Si hay algo que me irrita, me encabrona, me vuelve mala persona, es esa parte de mi curro en la que tengo que lidiar con el retraso mental de los encargados de lo público. Consejerías que luchan porque su logo salga más grande al final del spot, cuñas radiofónicas en las que la mención de los organismos participantes acaba siendo más larga que la propia cuña, concejales de urbanismo que de pronto saben de gamas cromáticas, directores de Hacienda que creen saber controlar la composición audiovisual mejor que Kurosawa o Spielberg, asesores de Presidencia que se creen los nuevos Dalton Trumbo, en resumen, ególatras que se consideran la última Coca Cola del desierto y que son incapaces de respetar el trabajo creativo.
Personas que, dado su carácter autoritario y su elevadísima autoestima, merced a años de vivir rodeados de pelotas y mamadores, serían incapaces de aceptar un solo consejo sobre su trabajo, pero que, paradójicamente, sin ningún pudor, se meten a publicistas, guionistas, fotógrafos o diseñadores como el que entra en un bar a pedir una caña. Esquizofrénicos que ven una barbaridad gastarse 100 euros de más en un spot, pero que derrochan millones en árboles de navidad gigantes o en poner un tobogán para bajar una escaleras. Cretinos todólogos que creen ser poseedores de un mágico talento, cuando lo único que han hecho ha sido estar en el lugar y el momento adecuado o pelarse las rodillas comiendo pollas, y que te tratan con ese paternalismo garrulo de colegio religioso, que tanto abunda en este país, para destrozar cada uno de tus intentos por salvar una campaña y acabar convirtiéndola en un horror en el que nunca mencionarás a nadie que participaste.
Es el eterno cáncer cultural de este país, que cronifica las jerarquías. Esa minusvaloración constante del trabajo que se sale de lo económico, de lo pragmático, de lo manual. Una enfermedad espantosa de la que nunca logramos curarnos. Si el hijo quiere estudiar Derecho, perfecto.

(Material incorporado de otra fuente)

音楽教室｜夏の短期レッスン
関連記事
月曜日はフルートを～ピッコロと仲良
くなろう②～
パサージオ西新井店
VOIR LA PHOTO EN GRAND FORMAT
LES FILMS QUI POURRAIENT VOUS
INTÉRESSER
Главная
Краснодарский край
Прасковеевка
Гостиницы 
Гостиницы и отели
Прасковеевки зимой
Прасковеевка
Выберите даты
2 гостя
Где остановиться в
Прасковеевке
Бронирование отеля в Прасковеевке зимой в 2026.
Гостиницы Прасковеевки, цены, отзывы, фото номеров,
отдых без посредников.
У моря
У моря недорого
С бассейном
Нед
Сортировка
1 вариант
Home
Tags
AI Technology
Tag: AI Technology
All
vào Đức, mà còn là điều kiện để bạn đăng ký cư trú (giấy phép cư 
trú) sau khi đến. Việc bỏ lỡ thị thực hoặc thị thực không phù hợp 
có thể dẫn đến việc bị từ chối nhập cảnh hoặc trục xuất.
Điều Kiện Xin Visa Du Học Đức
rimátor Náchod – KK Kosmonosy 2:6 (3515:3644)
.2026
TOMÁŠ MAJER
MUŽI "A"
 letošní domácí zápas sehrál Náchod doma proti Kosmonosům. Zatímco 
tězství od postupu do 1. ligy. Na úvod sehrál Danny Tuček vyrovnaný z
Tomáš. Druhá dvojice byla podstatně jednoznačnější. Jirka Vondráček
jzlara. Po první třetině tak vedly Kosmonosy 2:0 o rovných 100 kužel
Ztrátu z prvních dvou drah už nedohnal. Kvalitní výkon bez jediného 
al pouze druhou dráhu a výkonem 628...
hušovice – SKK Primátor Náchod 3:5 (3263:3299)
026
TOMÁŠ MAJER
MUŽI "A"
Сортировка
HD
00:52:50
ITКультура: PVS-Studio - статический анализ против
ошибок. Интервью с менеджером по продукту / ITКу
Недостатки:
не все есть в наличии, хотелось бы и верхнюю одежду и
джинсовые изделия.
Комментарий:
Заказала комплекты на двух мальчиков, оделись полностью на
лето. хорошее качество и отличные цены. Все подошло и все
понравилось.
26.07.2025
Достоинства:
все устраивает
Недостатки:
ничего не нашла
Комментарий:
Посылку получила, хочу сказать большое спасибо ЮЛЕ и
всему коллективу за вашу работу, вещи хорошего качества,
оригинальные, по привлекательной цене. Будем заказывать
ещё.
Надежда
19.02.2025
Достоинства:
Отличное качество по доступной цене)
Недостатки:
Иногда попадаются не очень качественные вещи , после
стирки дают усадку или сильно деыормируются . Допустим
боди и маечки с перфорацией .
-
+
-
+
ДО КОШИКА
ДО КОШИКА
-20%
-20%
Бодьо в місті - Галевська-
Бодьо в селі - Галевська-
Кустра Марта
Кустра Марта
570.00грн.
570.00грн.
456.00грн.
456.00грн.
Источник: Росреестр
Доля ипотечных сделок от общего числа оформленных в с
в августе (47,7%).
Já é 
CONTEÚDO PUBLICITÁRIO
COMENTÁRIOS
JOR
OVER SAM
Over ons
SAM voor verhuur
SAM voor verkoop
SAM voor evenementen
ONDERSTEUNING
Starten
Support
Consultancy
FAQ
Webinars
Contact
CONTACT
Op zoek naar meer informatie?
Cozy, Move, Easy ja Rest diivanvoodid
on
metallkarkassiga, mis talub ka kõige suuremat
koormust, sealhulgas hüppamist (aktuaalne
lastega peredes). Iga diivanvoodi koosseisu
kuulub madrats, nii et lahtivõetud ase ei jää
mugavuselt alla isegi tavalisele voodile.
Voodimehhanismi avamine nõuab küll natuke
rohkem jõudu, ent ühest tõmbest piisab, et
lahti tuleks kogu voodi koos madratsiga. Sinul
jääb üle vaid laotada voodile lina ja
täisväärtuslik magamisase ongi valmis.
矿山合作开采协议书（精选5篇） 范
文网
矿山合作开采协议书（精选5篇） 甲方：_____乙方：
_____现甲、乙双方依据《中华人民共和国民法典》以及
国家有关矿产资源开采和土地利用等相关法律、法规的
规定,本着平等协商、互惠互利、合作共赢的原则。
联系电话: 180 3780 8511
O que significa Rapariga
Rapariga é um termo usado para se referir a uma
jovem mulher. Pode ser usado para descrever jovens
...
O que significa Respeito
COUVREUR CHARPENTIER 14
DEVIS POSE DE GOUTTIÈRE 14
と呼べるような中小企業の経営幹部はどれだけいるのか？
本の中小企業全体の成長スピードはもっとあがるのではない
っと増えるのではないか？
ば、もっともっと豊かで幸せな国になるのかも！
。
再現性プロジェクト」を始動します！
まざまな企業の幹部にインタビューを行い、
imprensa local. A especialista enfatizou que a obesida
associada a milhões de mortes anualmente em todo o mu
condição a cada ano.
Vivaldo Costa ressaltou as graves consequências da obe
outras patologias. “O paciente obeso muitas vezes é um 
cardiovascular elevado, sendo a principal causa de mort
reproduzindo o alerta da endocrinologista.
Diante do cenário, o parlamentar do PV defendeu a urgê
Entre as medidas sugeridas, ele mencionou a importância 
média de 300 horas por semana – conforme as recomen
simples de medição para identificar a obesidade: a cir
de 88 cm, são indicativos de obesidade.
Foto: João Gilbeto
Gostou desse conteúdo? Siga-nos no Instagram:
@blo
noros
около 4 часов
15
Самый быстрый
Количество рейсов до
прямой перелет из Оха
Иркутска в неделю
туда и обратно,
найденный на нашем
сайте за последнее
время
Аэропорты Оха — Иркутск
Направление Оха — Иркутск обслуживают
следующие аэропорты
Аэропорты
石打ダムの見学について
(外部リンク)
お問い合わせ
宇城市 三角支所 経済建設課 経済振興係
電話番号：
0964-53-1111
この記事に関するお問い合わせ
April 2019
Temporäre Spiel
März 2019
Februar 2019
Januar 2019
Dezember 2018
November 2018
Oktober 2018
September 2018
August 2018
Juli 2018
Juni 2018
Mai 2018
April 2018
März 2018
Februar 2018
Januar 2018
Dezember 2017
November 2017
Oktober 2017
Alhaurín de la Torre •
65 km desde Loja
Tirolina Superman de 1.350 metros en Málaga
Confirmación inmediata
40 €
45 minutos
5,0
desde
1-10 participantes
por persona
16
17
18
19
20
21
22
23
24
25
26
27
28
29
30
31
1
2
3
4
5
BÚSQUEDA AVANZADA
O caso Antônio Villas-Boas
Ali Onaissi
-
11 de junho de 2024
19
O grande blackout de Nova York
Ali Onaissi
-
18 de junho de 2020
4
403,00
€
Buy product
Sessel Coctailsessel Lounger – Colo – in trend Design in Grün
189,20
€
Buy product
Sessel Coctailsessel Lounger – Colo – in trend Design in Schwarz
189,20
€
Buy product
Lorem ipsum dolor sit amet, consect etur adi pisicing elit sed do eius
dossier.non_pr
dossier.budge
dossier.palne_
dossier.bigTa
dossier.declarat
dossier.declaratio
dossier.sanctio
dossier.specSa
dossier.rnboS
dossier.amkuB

Si el chico quiere estudiar violín, ALARMA.
El eterno retorno de la mediocridad cuñada y prepotente que domina la inmensa mayor parte de las estructuras laborales y sociales de este país. Un país que no se va a la mierda por la crisis o el covid, sino porque vive presa de estos jefes, directores, presidentes, alcaldes, que se mueven como peces en el agua en esta distopía casposa, paleta e ignorante de poder, núcleo irradiador de mediocridad y de inmovilismo, alejados de toda realidad, ajenos a los nuevos tiempos, reticentes a cualquier soplo de aire fresco, alérgicos a la disrupción o el atrevimiento. Pusilánimes que solo se mueven de sus posiciones cuando ven que algo "nuevo" comienza a “estar de moda”. Jefes cool que se hacen pasar por amigos, por amigos que siempre tienen la razón. Adoradores de términos grises repetidos hasta la saciedad, desustanciados de todo significado desde hace años luz, como la economía circular o la sostenibilidad, objetivos de desarrollo del milenio y otras mamonadas interempresariales que las compañías y administraciones esgrimen, no para mejorar el mundo, sino para limpiar su reputación. Idiotas al mando de un barco que se conforma con no estrellarse. Cretinos que confunden aguantar con destacar, trepar con liderar, copiar con crear y rendirse con delegar.
Bienvenidos al paraíso de los idiotas, los lameculos, los incapaces, los ignorantes, los déspotas, los inmorales, los pelotas y los mediocres. Bienvenidos a sus Consejerías, a sus Ministerios, a sus Presidencias, a sus empresas, a su país. Bienvenidos a España.